BRITISH PHARMACEUTICAL CONFERENCE.

The Pharmaceutical Conference at Bath, of which a full report will be found in another part of this Journal, has been attended with at least as much success as its best friends had any right to expect. The meetings extended through four days, and a considerable number of communications were read, the purport and character of which may be judged from the abstracts we have given. The attendance was by no means bad, for we know how reluctant chemists and druggists are to leave their shops with the heavy responsibilities that rest upon them, and recent events will have added to this feeling. In addition to the druggists of Bath, who may be looked upon as the hosts, there appear to have been twelve members of the Conference from London, three from Liverpool, and sixteen from other parts of the country. We might, it is true, have expected a larger attendance from Bristol, but, on the whole, the result must be considered to have been a decided success. We are glad to observe that many of the communications have been contributed by provincial chemists, and especially that several of them are from places where no associations exist for promoting and encouraging scientific investigation. It is by inducing our brethren in different parts of the country to look beyond the mere drudgery of trade, to accustom themselves to the investigation of phenomena which are frequently coming under their observation, to confer together on the results of these investigations, and thus to cultivate a love for science and mutual friendship one with another, that these provincial meetings may be made most useful. In carrying them out in the form of a new institution, it is to be hoped that care will be taken to weaken as little as possible the means of support of previously existing local associations having similar objects. This is an evil which in many cases has been severely felt, from the long-existing tendency to split up societies into associations having special and limited objects, for which there is often barely matter enough to maintain the interest of their proceedings.

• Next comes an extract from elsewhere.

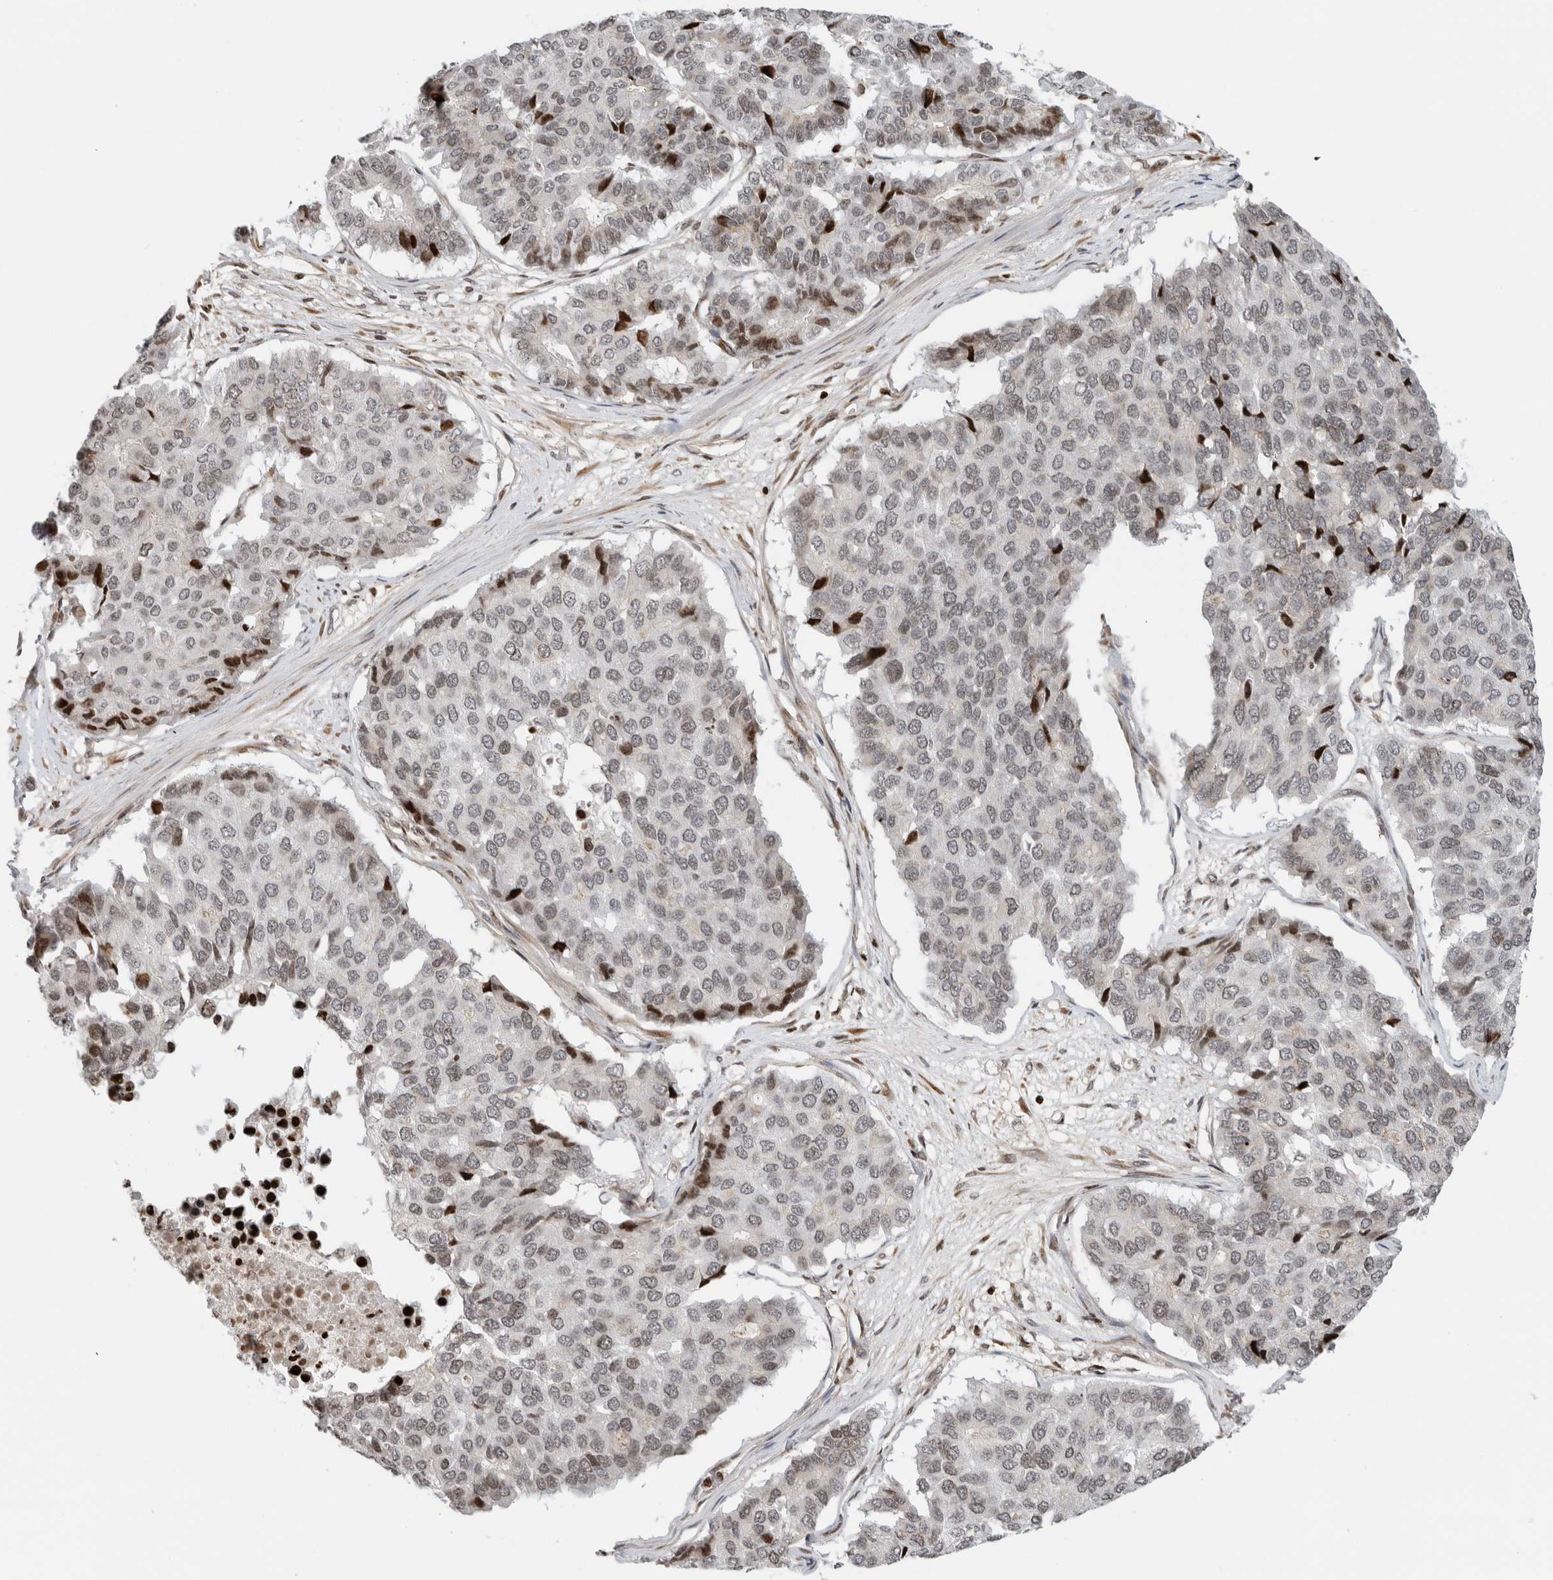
{"staining": {"intensity": "weak", "quantity": ">75%", "location": "nuclear"}, "tissue": "pancreatic cancer", "cell_type": "Tumor cells", "image_type": "cancer", "snomed": [{"axis": "morphology", "description": "Adenocarcinoma, NOS"}, {"axis": "topography", "description": "Pancreas"}], "caption": "Human adenocarcinoma (pancreatic) stained for a protein (brown) exhibits weak nuclear positive positivity in approximately >75% of tumor cells.", "gene": "GINS4", "patient": {"sex": "male", "age": 50}}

The President's address, and the report on the prevention of accidental poisoning, are the only communications read at the meetings that we have received otherwise than in abstract. Some of the scientific papers are on interesting subjects, and we hope to have the means of publishing these more fully than is done in the brief abstracts contained in the report.

TRANSACTIONS

OF

THE PHARMACEUTICAL SOCIETY.

AT A MEETING OF THE COUNCIL, 7th September, 1864, Present-Messrs. Bird, Bottle, Davenport, Deane, Hanbury, Morson, Orridge, and Standring,

Davids, George Ware.....

was elected a Member of the Society.

Hackney,

The Report of Professor Bentley on the Herbaria presented for competition was read, and awards were made of a Bronze Medal and Certificate of Merit.

The Report of the Examiners on the competition for the Minor Examination Prize of Books to the value of two pounds was read, and the award made to the successful candidate.

These prizes will be distributed at the evening meeting on the 5th October.